KWTRP   KEMRI Wellcome Trust Research Programme

MRC        Medical Research Council

MUAC     Mid-upper arm circumference

ORS         Oral Rehydration Solution

ReSoMal  Low sodium Rehydration Salt Solution for Malnutrition

SAM        Severe acute malnutrition

WHO       World Health Organization

Management of dehydration in SAM children represents one of the top challenges in clinical practice in LIC. Despite being a highly preventable and treatable condition, we face a disheartening lack of evidence to properly manage dehydration, especially in SAM children.

Currently available recommendations are associated with poor short- and long-term outcomes and, not surprisingly, in clinical practice divergences from standard treatment are common, but in the lack of evidence-based alternatives, practitioners are left without guidance and the risk of providing suboptimal care is not neglectable.

Notably, in under resourced and overcrowded paediatric units in sub-Saharan Africa, simplicity, safety and feasibility of an intervention must be carefully evaluated along with its effectiveness. Current recommendations lead to complex decisional tree that stratifies patients according to age, nutritional status, level of dehydration, leading to many different therapeutic plans, increasing the possibility of misclassification and therefore exposing children to potential mismanagement.

The GASTRO-SAM study is therefore extremely welcomed. With this trial, Prof Olupot-Olupot and his colleagues aim to provide structured and solid evidence that will inform clinical guidance.

The study design is solid, transparent and easily reproducible with the information and resources provided. Safety endpoints, confidentiality, ethical issues are addressed by the clearly stated procedures and methodology and a monitor committee with external experts.

Findings will be applicable widely as study conditions are similar to many hospitals in sub-Saharan Africa. If the hypotheses of the study are proven true and confirmed in phase III trial, solid evidence will be available to inform clinical guidance that will moreover benefit from simplification. One single parenteral rehydration regimen, regardless of age and nutritional status, will enhance uptake and implementation, while requiring less training and supervision. Reduction in the risk of misclassification, medical errors, mismanagement will improve safety. The possibility to use one single product for oral rehydration is another non neglectable advantage in terms of supply and end-user drug management.

Is the study design appropriate for the research question?

Yes

Is the rationale for, and objectives of, the study clearly described?

Yes

Are sufficient details of the methods provided to allow replication by others?

Yes

Are the datasets clearly presented in a useable and accessible format?

Yes

Reviewer Expertise:

Paediatric humanitarian medicine

I confirm that I have read this submission and believe that I have an appropriate level of expertise to confirm that it is of an acceptable scientific standard.

This is a study protocol for a phase II clinical trial comparing rehydration regimes for children with severe malnutrition and diarrhoea. This is an important clinical question where high quality evidence is lacking.

The protocol follows SPIRIT guidelines and has been carefully thought through and builds on the extensive clinical trial experience of this group in similar context. Importantly this includes very specific methods for detecting and evaluating safety endpoints.

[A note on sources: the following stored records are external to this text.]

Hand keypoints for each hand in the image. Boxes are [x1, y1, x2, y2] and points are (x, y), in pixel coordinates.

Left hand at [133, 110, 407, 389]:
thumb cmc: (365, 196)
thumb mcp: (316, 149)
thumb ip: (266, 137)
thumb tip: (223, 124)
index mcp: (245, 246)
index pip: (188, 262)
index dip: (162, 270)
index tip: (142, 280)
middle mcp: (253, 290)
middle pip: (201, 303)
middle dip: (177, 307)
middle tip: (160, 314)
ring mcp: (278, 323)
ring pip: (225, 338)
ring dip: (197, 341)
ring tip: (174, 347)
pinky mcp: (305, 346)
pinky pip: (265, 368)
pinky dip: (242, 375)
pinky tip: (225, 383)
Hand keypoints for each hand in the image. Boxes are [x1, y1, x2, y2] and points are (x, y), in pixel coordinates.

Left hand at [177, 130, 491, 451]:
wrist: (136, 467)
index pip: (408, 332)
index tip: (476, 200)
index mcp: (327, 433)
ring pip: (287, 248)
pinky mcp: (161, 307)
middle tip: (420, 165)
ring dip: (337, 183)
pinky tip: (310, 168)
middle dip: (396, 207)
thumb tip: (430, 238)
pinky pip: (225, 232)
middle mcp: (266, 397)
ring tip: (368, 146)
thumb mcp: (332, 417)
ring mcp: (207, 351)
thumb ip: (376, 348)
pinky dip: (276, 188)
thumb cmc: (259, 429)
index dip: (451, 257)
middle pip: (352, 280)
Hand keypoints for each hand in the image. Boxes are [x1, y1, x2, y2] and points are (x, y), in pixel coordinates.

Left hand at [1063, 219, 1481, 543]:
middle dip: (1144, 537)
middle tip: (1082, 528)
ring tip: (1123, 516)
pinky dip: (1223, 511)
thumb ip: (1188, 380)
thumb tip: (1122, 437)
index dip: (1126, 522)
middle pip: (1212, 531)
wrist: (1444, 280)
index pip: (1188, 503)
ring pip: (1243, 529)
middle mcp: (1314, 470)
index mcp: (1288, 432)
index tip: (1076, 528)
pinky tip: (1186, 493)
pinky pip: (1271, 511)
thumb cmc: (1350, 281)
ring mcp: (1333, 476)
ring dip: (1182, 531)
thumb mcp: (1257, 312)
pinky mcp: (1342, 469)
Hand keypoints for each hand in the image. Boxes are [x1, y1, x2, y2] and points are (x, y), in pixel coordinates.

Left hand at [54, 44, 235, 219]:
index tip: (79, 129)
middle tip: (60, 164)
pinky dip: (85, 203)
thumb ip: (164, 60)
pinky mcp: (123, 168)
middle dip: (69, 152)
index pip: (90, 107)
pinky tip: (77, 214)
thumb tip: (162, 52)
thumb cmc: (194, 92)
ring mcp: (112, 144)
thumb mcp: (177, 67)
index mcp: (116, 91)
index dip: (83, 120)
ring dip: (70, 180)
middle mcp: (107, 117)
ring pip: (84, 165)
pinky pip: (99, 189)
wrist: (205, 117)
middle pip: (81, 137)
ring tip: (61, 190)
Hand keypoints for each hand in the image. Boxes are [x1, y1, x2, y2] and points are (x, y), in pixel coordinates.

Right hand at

The trial has received the appropriate ethics and regulatory approvals and is currently ongoing. This is a well-considered protocol addressing an important clinical question and I have no comments.

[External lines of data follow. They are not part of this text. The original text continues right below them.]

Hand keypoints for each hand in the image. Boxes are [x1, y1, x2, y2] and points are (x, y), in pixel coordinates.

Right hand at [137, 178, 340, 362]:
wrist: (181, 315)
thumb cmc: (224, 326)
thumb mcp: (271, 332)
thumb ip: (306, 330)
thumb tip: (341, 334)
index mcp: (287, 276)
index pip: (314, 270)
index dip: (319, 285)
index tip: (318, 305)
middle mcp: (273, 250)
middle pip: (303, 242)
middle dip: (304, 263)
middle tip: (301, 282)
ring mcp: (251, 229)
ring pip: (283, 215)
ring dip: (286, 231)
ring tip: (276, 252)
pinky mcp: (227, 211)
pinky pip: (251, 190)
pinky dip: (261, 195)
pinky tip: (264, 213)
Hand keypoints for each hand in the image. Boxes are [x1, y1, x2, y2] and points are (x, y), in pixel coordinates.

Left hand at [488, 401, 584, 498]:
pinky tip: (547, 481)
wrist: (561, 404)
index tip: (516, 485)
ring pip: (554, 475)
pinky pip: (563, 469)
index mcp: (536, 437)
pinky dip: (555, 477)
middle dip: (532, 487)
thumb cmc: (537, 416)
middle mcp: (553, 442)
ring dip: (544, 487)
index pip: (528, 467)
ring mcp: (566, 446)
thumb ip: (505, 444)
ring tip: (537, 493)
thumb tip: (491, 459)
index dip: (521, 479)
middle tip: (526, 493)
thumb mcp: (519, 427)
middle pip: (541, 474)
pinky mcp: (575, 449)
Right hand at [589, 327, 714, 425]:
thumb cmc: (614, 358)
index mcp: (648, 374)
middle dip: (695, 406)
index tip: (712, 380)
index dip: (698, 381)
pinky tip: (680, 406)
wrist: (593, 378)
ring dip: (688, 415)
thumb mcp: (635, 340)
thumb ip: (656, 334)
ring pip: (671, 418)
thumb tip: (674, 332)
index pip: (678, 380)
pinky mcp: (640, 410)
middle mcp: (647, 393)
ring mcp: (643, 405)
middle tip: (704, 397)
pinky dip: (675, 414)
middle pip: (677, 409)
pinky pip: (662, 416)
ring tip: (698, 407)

A minor point for the authors is whether the trial status section in the discussion should be expanded to clarify whether recruitment is currently ongoing or suspended.

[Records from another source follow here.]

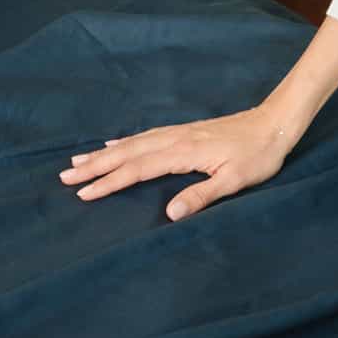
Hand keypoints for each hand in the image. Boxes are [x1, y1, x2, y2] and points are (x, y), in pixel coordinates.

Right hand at [58, 104, 288, 220]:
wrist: (272, 123)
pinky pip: (143, 137)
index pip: (136, 170)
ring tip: (79, 159)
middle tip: (65, 175)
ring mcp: (176, 133)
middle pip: (125, 154)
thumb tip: (169, 214)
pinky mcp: (182, 132)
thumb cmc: (257, 156)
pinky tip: (114, 143)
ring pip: (131, 144)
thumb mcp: (234, 181)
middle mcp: (172, 140)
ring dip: (103, 153)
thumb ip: (201, 196)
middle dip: (95, 165)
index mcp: (181, 153)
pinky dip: (123, 141)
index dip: (108, 182)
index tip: (83, 192)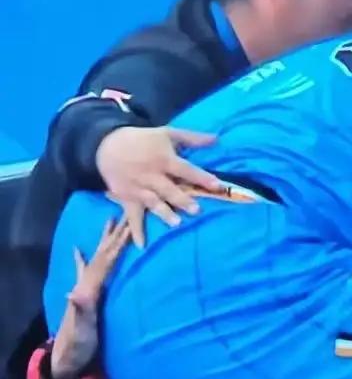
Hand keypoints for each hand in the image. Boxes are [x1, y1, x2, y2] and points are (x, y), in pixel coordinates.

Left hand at [49, 218, 131, 378]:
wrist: (66, 359)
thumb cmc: (78, 345)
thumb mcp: (81, 329)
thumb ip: (79, 310)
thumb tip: (74, 293)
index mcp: (89, 288)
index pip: (106, 261)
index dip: (119, 243)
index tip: (132, 224)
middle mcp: (86, 284)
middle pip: (103, 253)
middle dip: (114, 233)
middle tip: (125, 211)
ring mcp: (85, 289)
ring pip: (97, 257)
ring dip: (104, 238)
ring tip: (109, 219)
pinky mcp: (85, 297)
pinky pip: (87, 270)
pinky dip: (84, 257)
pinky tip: (79, 248)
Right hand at [96, 125, 220, 245]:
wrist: (105, 145)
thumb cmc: (142, 140)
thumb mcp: (167, 133)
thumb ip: (193, 138)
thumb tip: (217, 139)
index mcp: (164, 159)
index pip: (185, 169)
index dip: (201, 177)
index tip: (217, 186)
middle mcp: (151, 175)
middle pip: (169, 189)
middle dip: (182, 199)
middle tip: (196, 210)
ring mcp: (139, 188)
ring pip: (153, 202)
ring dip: (164, 213)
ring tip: (177, 223)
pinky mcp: (127, 198)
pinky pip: (132, 216)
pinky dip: (136, 230)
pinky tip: (141, 245)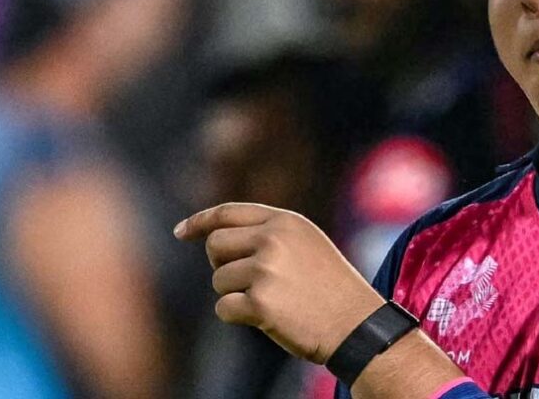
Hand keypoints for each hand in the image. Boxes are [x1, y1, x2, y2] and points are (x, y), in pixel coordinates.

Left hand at [174, 202, 383, 363]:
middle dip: (221, 266)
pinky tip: (267, 318)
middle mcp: (274, 239)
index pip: (230, 212)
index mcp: (286, 221)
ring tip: (273, 301)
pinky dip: (238, 316)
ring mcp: (266, 270)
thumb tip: (216, 241)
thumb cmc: (332, 289)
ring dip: (236, 295)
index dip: (201, 221)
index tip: (181, 232)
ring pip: (219, 281)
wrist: (357, 325)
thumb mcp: (307, 245)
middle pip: (215, 245)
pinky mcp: (261, 303)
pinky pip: (224, 308)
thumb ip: (269, 236)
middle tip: (247, 281)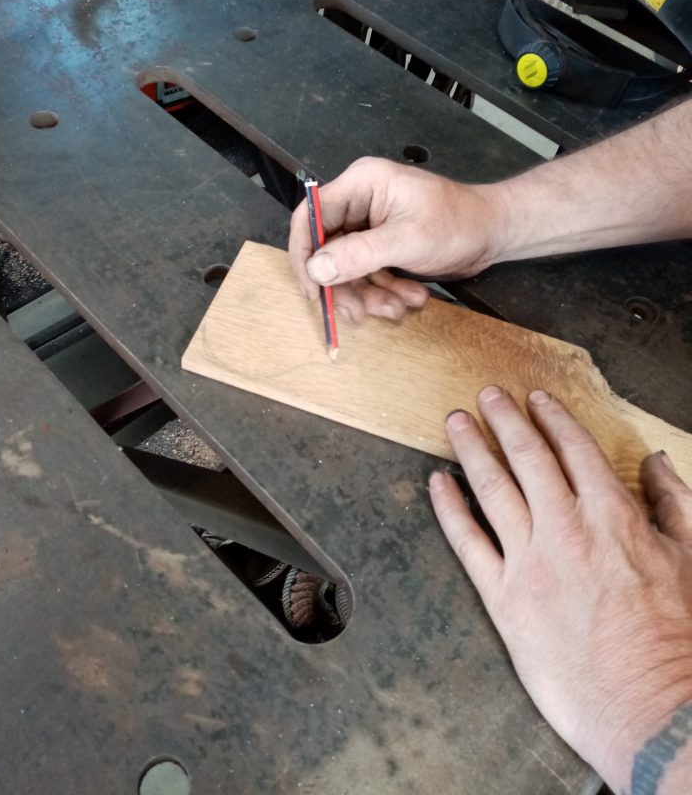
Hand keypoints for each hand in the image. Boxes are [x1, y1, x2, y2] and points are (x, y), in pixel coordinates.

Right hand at [288, 158, 503, 321]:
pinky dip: (383, 292)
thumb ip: (360, 254)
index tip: (313, 290)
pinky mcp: (381, 245)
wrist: (494, 233)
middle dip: (344, 285)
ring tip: (397, 307)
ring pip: (347, 267)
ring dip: (368, 294)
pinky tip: (409, 298)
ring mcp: (369, 224)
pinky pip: (366, 273)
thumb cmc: (459, 223)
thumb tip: (316, 269)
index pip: (311, 217)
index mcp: (361, 184)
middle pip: (327, 249)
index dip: (305, 255)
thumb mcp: (408, 240)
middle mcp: (359, 201)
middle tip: (357, 313)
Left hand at [429, 387, 691, 794]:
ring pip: (491, 487)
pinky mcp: (504, 599)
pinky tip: (438, 484)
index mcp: (612, 515)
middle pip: (525, 455)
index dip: (550, 416)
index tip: (534, 399)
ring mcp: (530, 562)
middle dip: (503, 418)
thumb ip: (673, 501)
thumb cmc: (678, 641)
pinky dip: (450, 508)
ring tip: (455, 423)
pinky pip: (468, 542)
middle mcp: (565, 528)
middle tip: (486, 395)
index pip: (573, 447)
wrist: (653, 711)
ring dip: (471, 449)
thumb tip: (656, 462)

Is the study design appropriate for the research question?

Yes

Is the rationale for, and objectives of, the study clearly described?

Yes

Are sufficient details of the methods provided to allow replication by others?

Yes

Are the datasets clearly presented in a useable and accessible format?

Not applicable

Reviewer Expertise:

Clinical trials; resource-limited critical care

I confirm that I have read this submission and believe that I have an appropriate level of expertise to confirm that it is of an acceptable scientific standard.